Journey Through a Dataroom

Date: Tue, 7 May 96 04:23 MDT

From: Pit Schultz <pit@contrib.de>

Journey Through

a Dataroom

subREAL

1. It all starts in 1953 when an art magazine was born from the intercourse between the Communist Party (as sole Provider of male ideology) and the Union of Artists (a wealthy bride with practical skills). The place of birth - Romania. The name of the child - "Arta".

2. It all starts one summer day in 1990, after the fall of the Berlin Wall and some other illusions. The place of birth - Romania. The name of the child - subREAL. A brain child of this time. Father - boredom. Mother - fear.

3. subREAL is a process of accumulating data. A structure can be extracted from the chaos of information because structures are there, in the mess of the mass.

4. Over four decades of existence, "Arta" created its own offspring - an archive of photo-reproductions contesting to the respect that society owes to ART.

5. An embarrassing fact is that archives refer to the past, and sometimes the past stinks.

6. "Arta" died a natural death in the context of an open market and pluralism, about three years after the disappearance of its legitimate father.

7. The Art History Archive is a ready-made, inherited from a cultural corpse. (Al)ready made things are stronger than inventions - at least in the end of the arts era.

8. Media Babel. The dominance of the medium over the content erased the concept of value. Dante and Stephen King are both literature, Michael Jackson and Boulez are both music, Fellini and MTV are both moving image. Perception has come to be little more than a browse through files equalized by media contamination.

9. The archive fashion proves that myths reign over symbols, narratives over concepts.

10. Artists are more easily manipulated through their images than stimulated through criticism.

11. Photography is just a mass of non-classified information waiting, as life itself does, for the proper software and operator.

12. Using archives is more realistic strategy than using people.

13. Archives are an escapist solution in the struggle with reality.

14. Digital Realism. Socialist realism is the only period in modern art to benefit from a coherent doctrine, rigorous training, efficient promotion, a mass audience and a democratic system of reward and punishment. Art after socialist realism has a bad relationship to photo-reproductions. Which proves that new solutions had to be found in these times of electronic disturbance.

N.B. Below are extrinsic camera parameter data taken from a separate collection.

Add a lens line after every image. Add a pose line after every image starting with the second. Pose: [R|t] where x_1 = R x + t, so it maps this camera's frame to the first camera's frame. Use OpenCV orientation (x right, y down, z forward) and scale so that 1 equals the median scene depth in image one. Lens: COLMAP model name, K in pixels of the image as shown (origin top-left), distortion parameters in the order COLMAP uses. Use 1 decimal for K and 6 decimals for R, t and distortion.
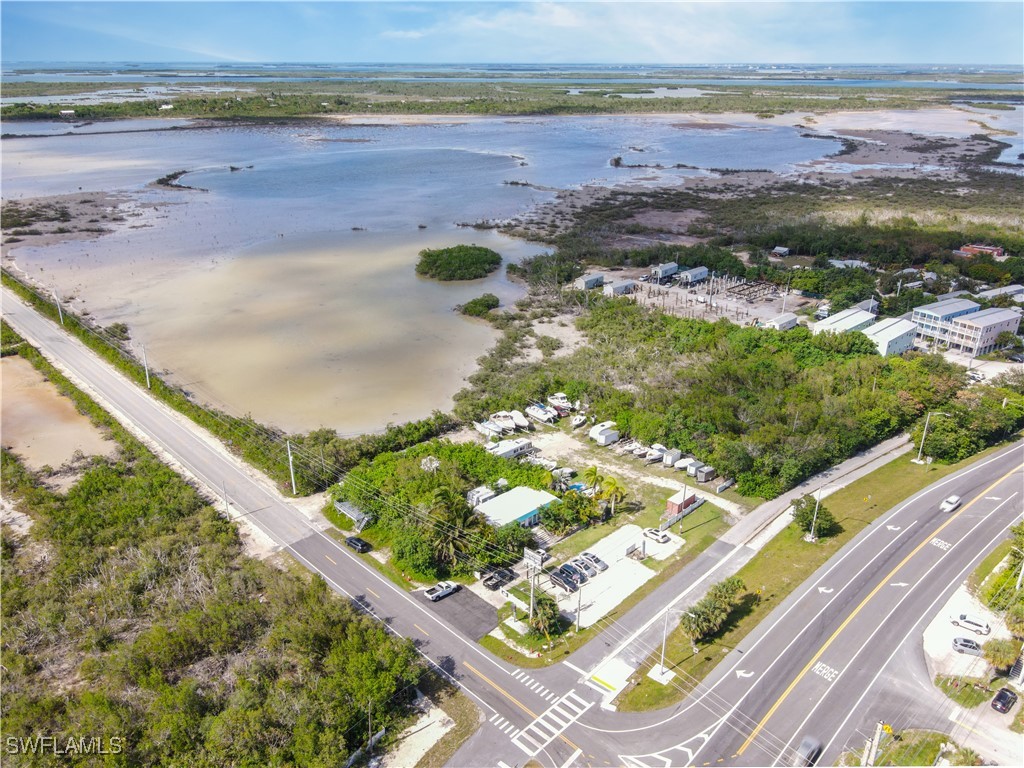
lens RADIAL K [[804.7, 0, 492.6], [0, 804.7, 384.5], [0, 0, 1]] dist [0.005607, 0.008735]
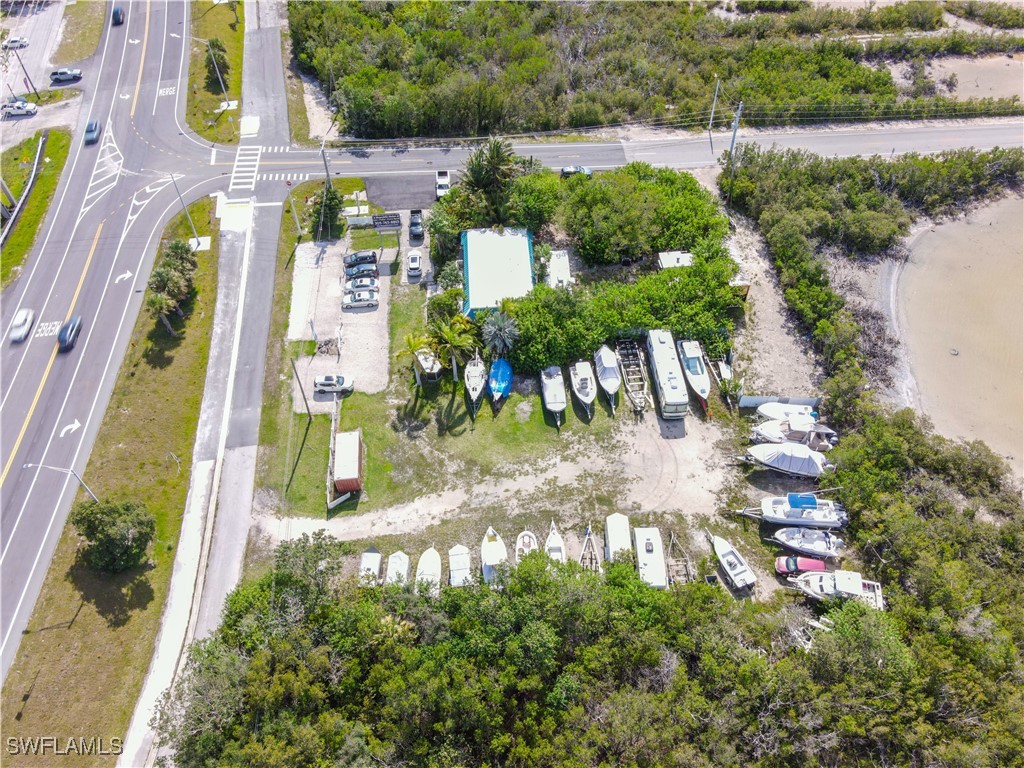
lens RADIAL K [[755.8, 0, 511.0], [0, 755.8, 397.8], [0, 0, 1]] dist [0.001565, 0.009335]
pose [[-0.641419, 0.590701, -0.489544, 0.412710], [-0.276777, 0.416958, 0.865760, -0.383024], [0.715525, 0.690810, -0.103952, 1.155887]]
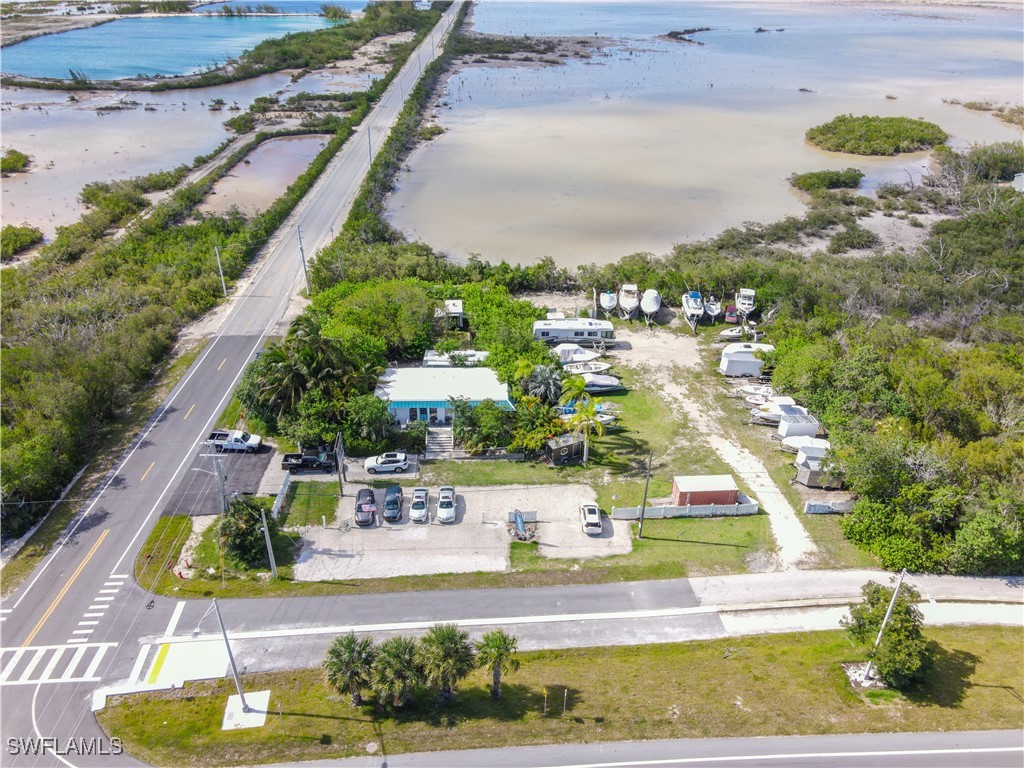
lens RADIAL K [[755.8, 0, 511.0], [0, 755.8, 397.8], [0, 0, 1]] dist [0.001565, 0.009335]
pose [[0.746626, 0.343867, -0.569477, 0.422438], [-0.257252, 0.938689, 0.229532, 0.003211], [0.613490, -0.024875, 0.789310, 0.544350]]
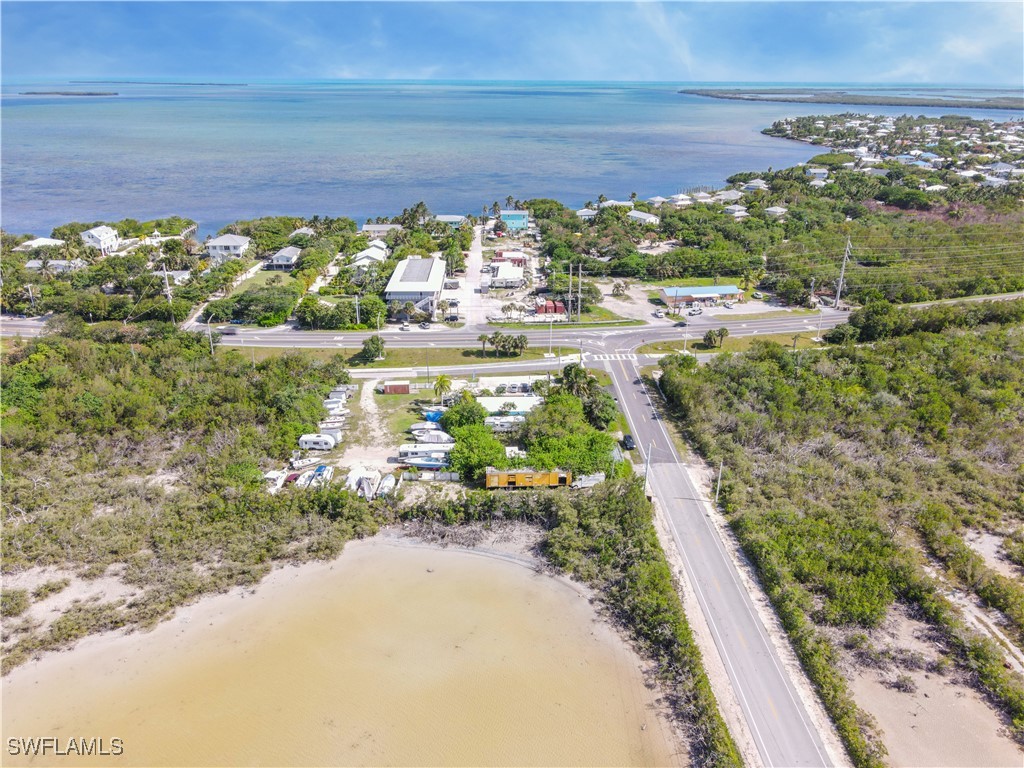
lens RADIAL K [[755.8, 0, 511.0], [0, 755.8, 397.8], [0, 0, 1]] dist [0.001565, 0.009335]
pose [[-0.750393, -0.267286, 0.604540, -0.683295], [0.242153, 0.739847, 0.627685, -0.594960], [-0.615038, 0.617402, -0.490452, 1.567991]]
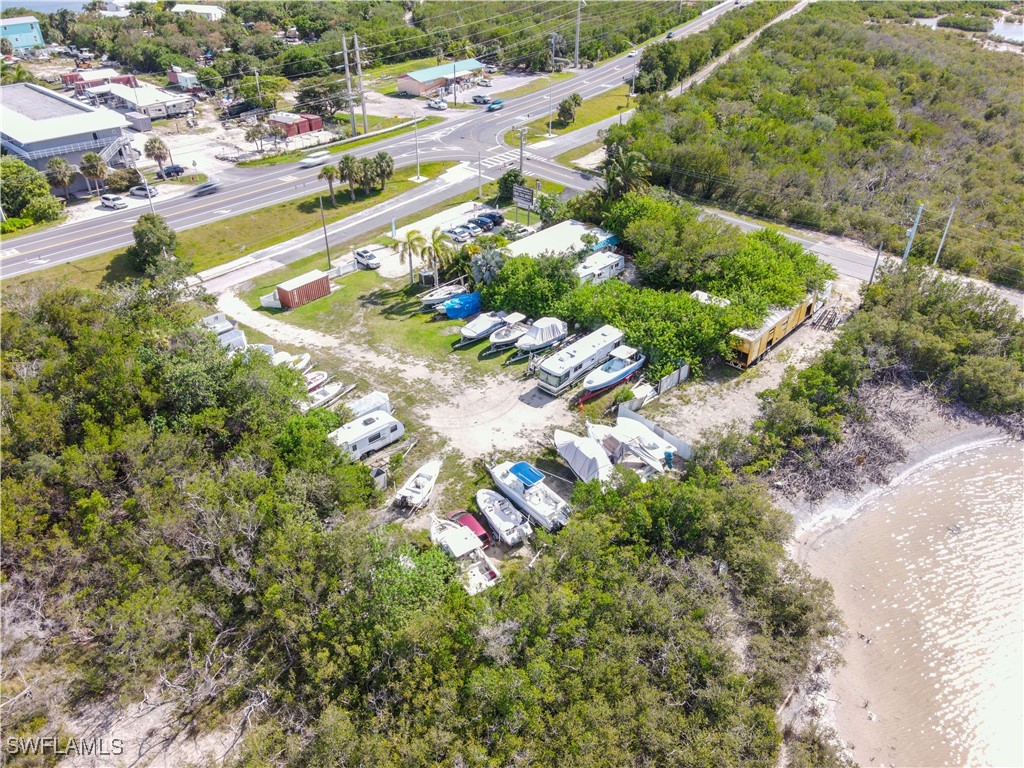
lens RADIAL K [[737.1, 0, 512.4], [0, 737.1, 406.5], [0, 0, 1]] dist [-0.002433, 0.004544]
pose [[-0.997770, 0.030870, -0.059180, 0.107384], [-0.032638, 0.547751, 0.836005, -0.324524], [0.058223, 0.836072, -0.545522, 1.483050]]
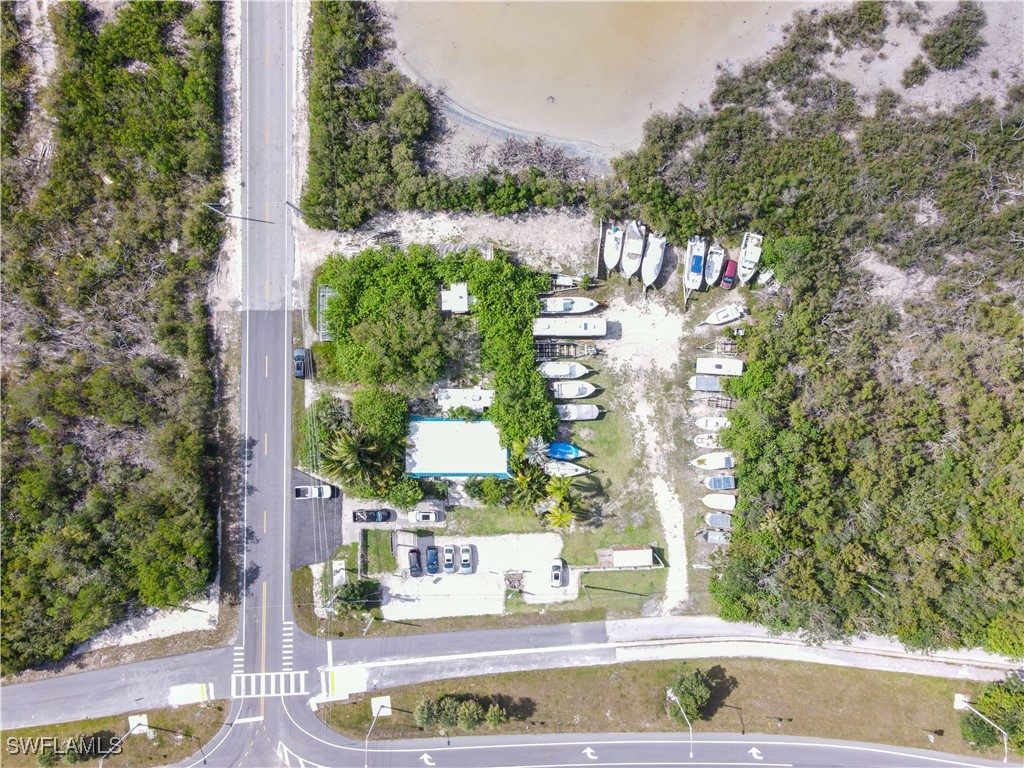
lens RADIAL K [[755.8, 0, 511.0], [0, 755.8, 397.8], [0, 0, 1]] dist [0.001565, 0.009335]
pose [[0.728685, 0.684793, 0.008779, 0.023363], [-0.252157, 0.256356, 0.933112, -0.625492], [0.636738, -0.682158, 0.359478, 0.783309]]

15. The shock of chance encounters. The permutation potential of an archive is theoretically unlimited. The quality of information is established through neighborhoods.

16. The third dimension. The advantage of sculpture over painting is that by reproduction it keeps more data available. Translating from 3-D into 2-D. Sculpture (and Architecture) are better sewed by the conceptual side of photography than are the "flat" arts.

17. The loss of miracle. Archives are simultaneously the Sesame mountain and the flying carpet of the digital era. They nourish both the illusion of a treasure hunt and the simulacra of fantasy travel. It is comforting to believe that now all miracles are stored in your database, as they were previously in your TV - ready to be zapped through.

18. Black & White. If you take away the color, all that remains is the story. That explains the lust for figuration: it keeps the narratives alive. Color is subjective data; color reproductions are just cool techno games. In order to understand a painting without effective narratives, full contact is required. In a context of media, painting is obsolete.

19. Archives stimulate consumerism rather than reflection.

20. Photography came into the world of categories as an ambiguous monster - simultaneously medium and object. For the first time in history, human perception was challenged by a discourse possessing the coolness of communication and the softness of art, the speed of language and the silliness of allegory.

21. If History is an archive of collective memories, the future is unnecessary.